_Problem requirements_
Begin at the line that has "pose: elev=169.5 azim=182.7" and stop after the line that has "Dot at: (260, 298)". Output those item lines as a Markdown table with the columns Row and Line, numbering each row and leaving out any blank lines.

_Given records_
..........
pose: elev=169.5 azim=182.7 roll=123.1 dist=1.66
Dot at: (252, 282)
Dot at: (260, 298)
..........
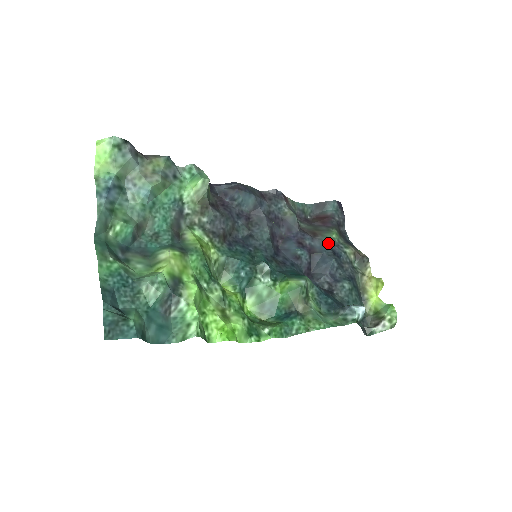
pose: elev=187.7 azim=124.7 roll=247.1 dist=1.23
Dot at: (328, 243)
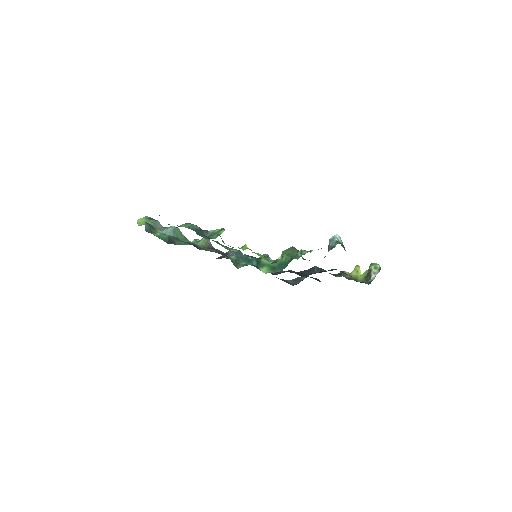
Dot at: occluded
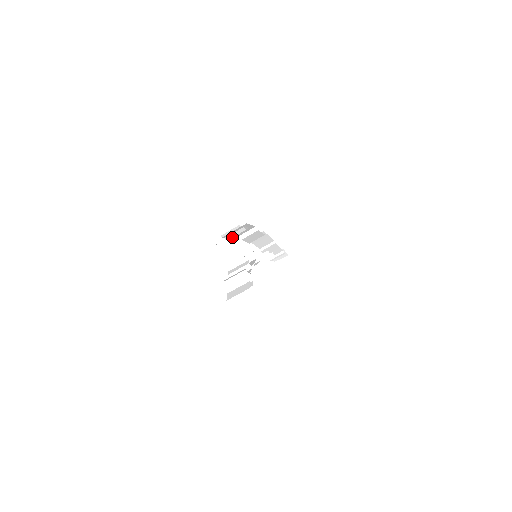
..........
_Answer_
| Row | Line |
|---|---|
| 1 | pose: elev=169.5 azim=182.7 roll=123.1 dist=1.66 |
| 2 | Dot at: (252, 282) |
| 3 | Dot at: (260, 298) |